Number-one day-to-day living problem—pressure ulcers, a fear of. I lay in bed only because there’s, you know, you have to develop a sitting tolerance, and I’m always fearful of pressure ulcers. And if you don’t take care of something like that, I’ll tell you the reason why, I spent a year in bed because I had a stage two-stage three pressure ulcer, and it took me a year to get it healed. A year mind you. One day up a week, going back and forth to the doctor. So now I’ve vowed never to get another one again. And there were 15-16 years; I have not had a second pressure ulcer on my bottom side, only because I will not allow it to happen to me. I will not allow it to happen to me again.
I get very angry when someone doesn't want to accommodate him. This just really, this brings out the venom in me. It kills me when, like at a restaurant when they want to sit you in a bad situation, you know by the kitchen or something, because he's in the way, otherwise, it bothers me. Anyway, I've just learned you say, "No, I just won't sit there," you know, especially if the place is empty. "No not here, over there." And you just let people know, "no, this is just not the way it's going to be." And I'm old enough that I can do that now. I've learned that you don't do something you don't want to do just because somebody else says do that. No, no!
Yes, we need to make our home more accessible—like a roll in shower, just the widening of some doorways would be really wonderful. In the kitchen, just lower cabinetry, or just other ways in the kitchen where he would be able to act independently. There are certain things he can do on his own right now in there, but I know he would do more if our home was more accessible.

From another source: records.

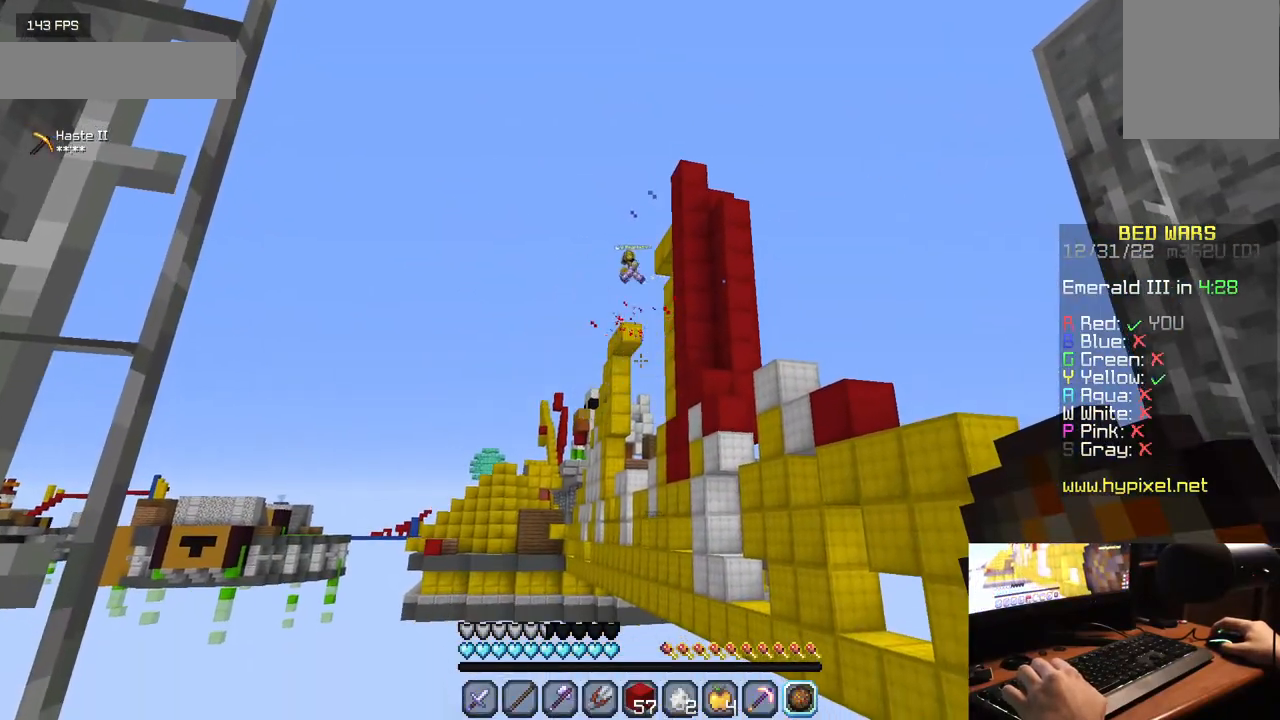
{"keys": [], "mouse": [], "events": []}
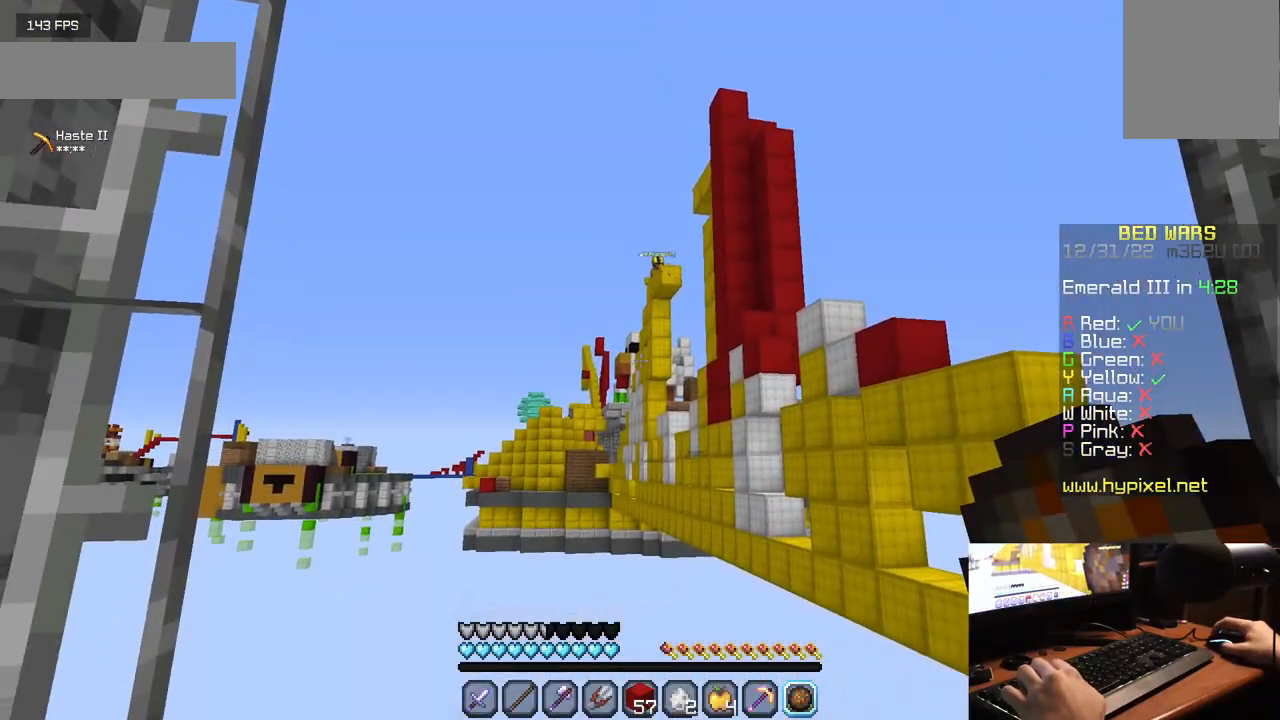
{"keys": [], "mouse": ["right"], "events": [[450, "mouse_right", "down"]]}
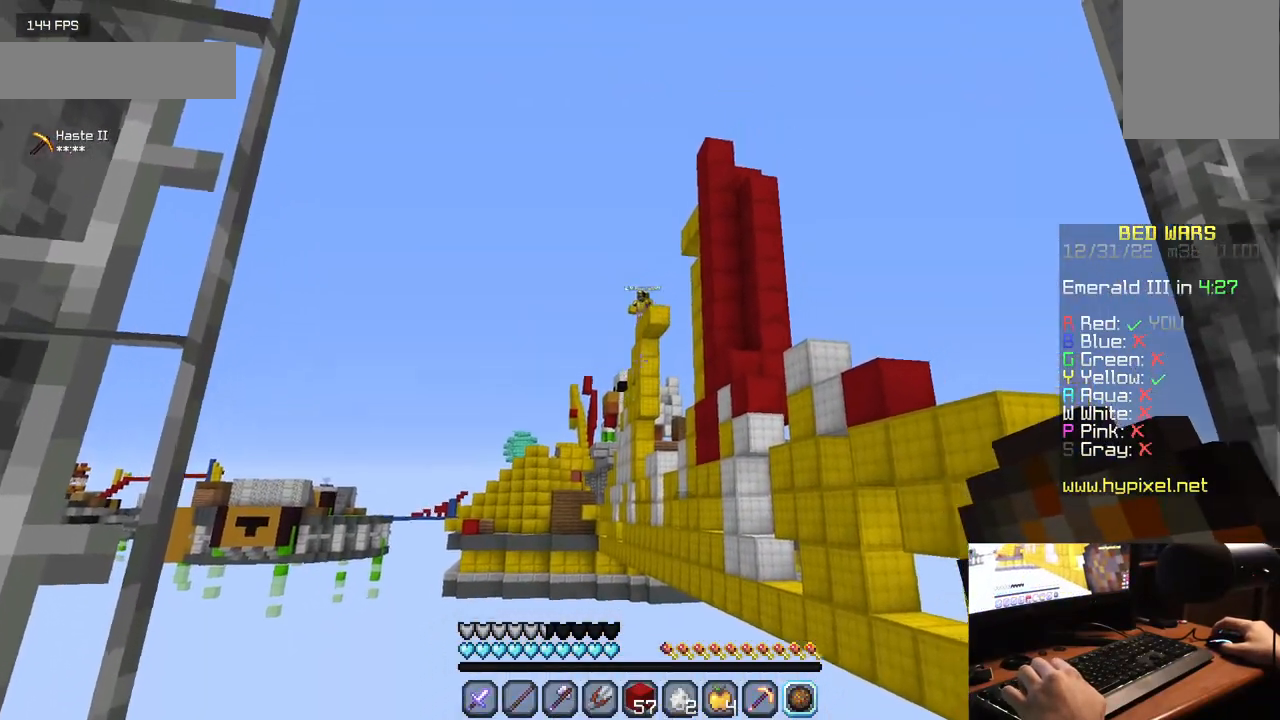
{"keys": [], "mouse": [], "events": [[167, "mouse_right", "up"]]}
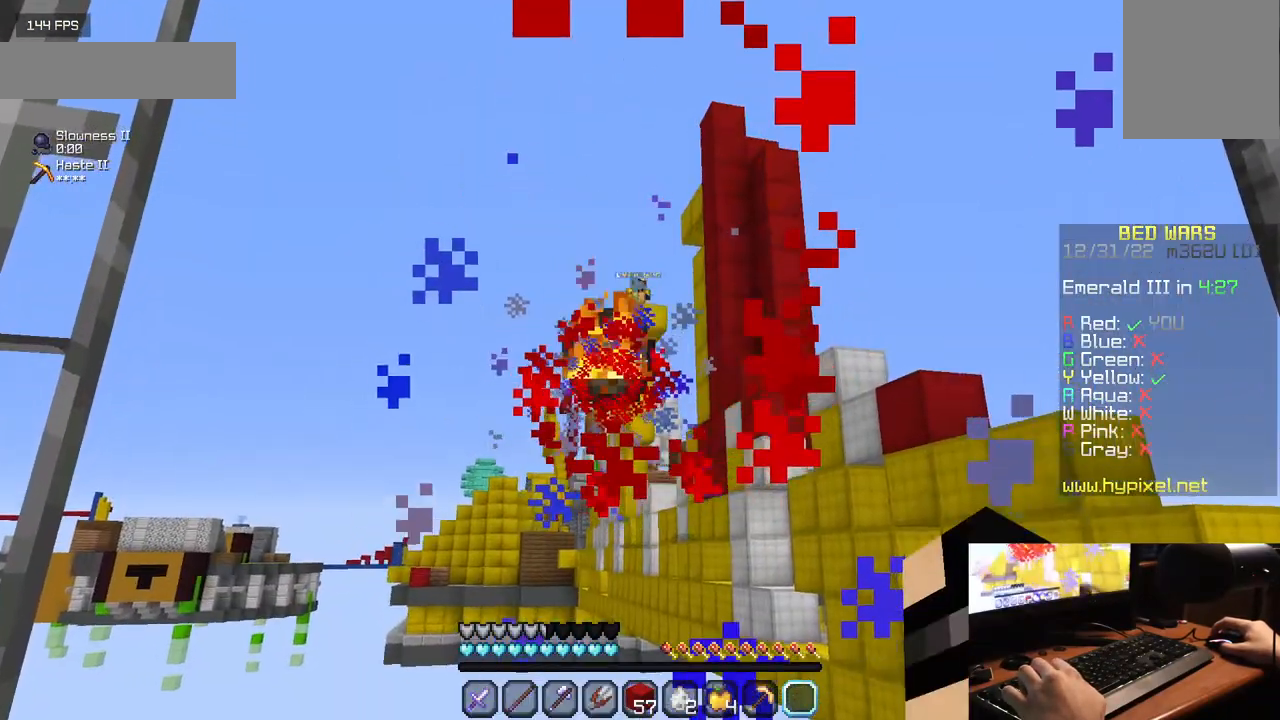
{"keys": [], "mouse": [], "events": []}
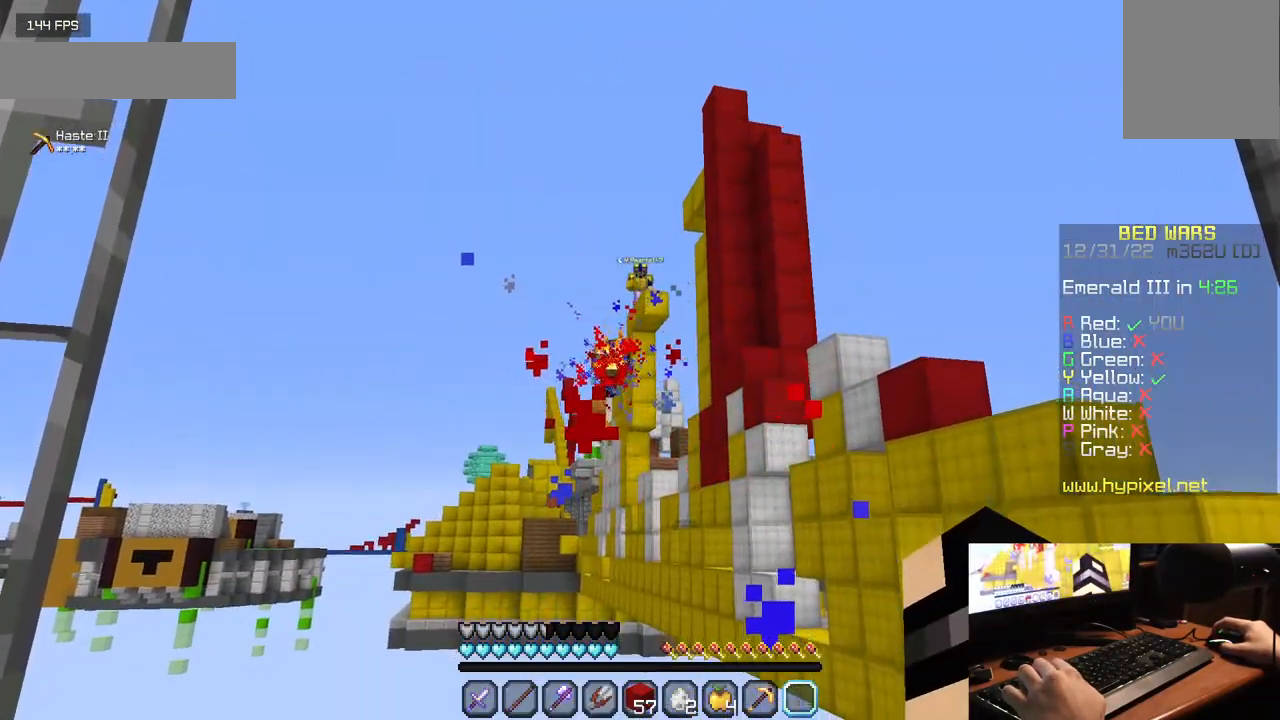
{"keys": [], "mouse": [], "events": []}
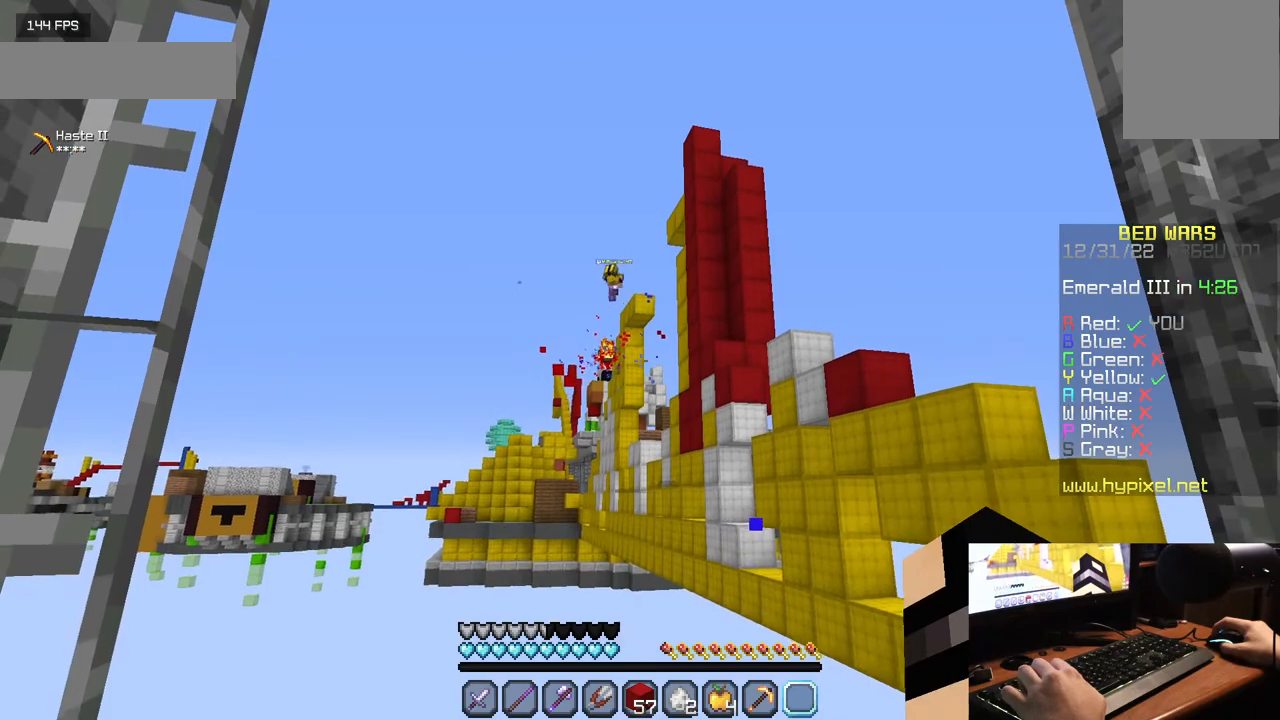
{"keys": ["d", "s"], "mouse": [], "events": [[83, "d", "down"], [417, "s", "down"]]}
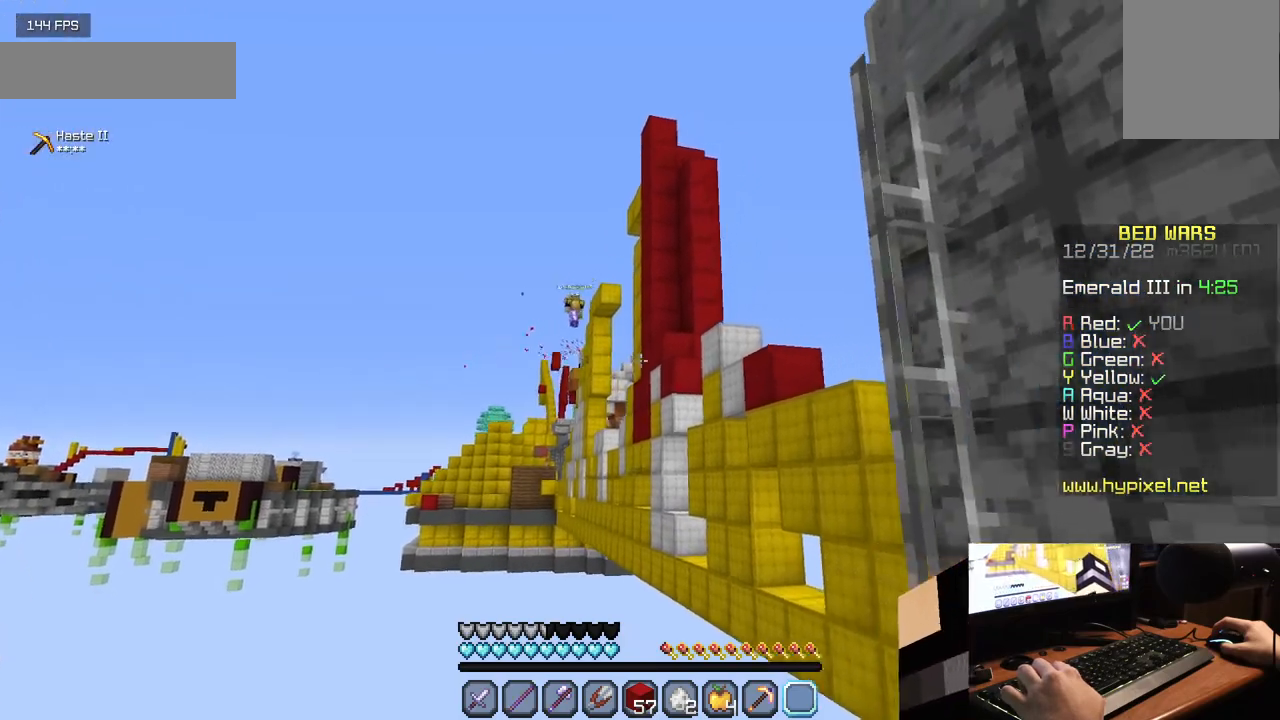
{"keys": ["d", "w"], "mouse": [], "events": [[50, "d", "up"], [167, "d", "down"], [267, "s", "up"], [500, "w", "down"]]}
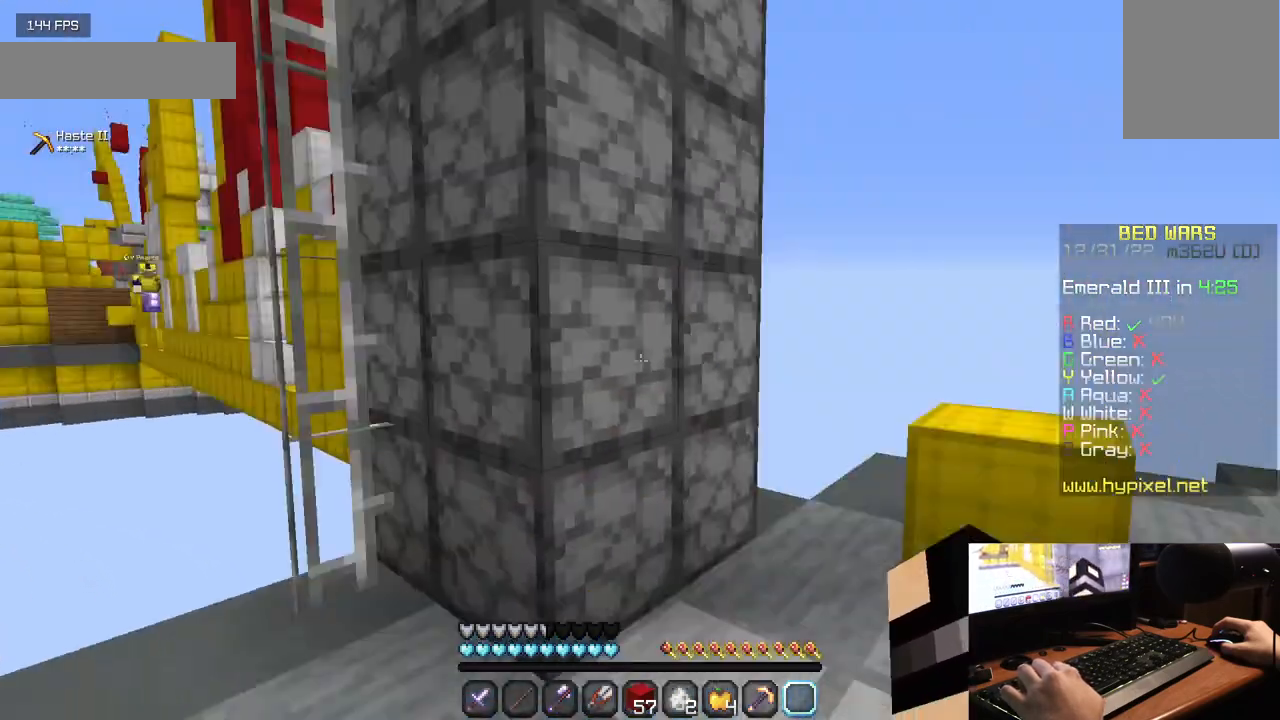
{"keys": ["w"], "mouse": [], "events": [[33, "d", "up"]]}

Getting up the stairs. That would probably be it, that's the only thing that I can't do by myself is going up the stairs.
You know, clearly it's, it's, you know, being in an environment that isn't necessarily hospitable to people who use wheelchairs. As a parent, you know, being able to do the things with my child that every parent should be able to do with their child, and having that sort of challenged on a regular basis. I mean you have, you know, things like curb cuts seem so, logical, you know, but they're not always there. Stairs, attitudes of people who just say well, you know, it's not worth it, you know, there're not enough people like you to make these changes.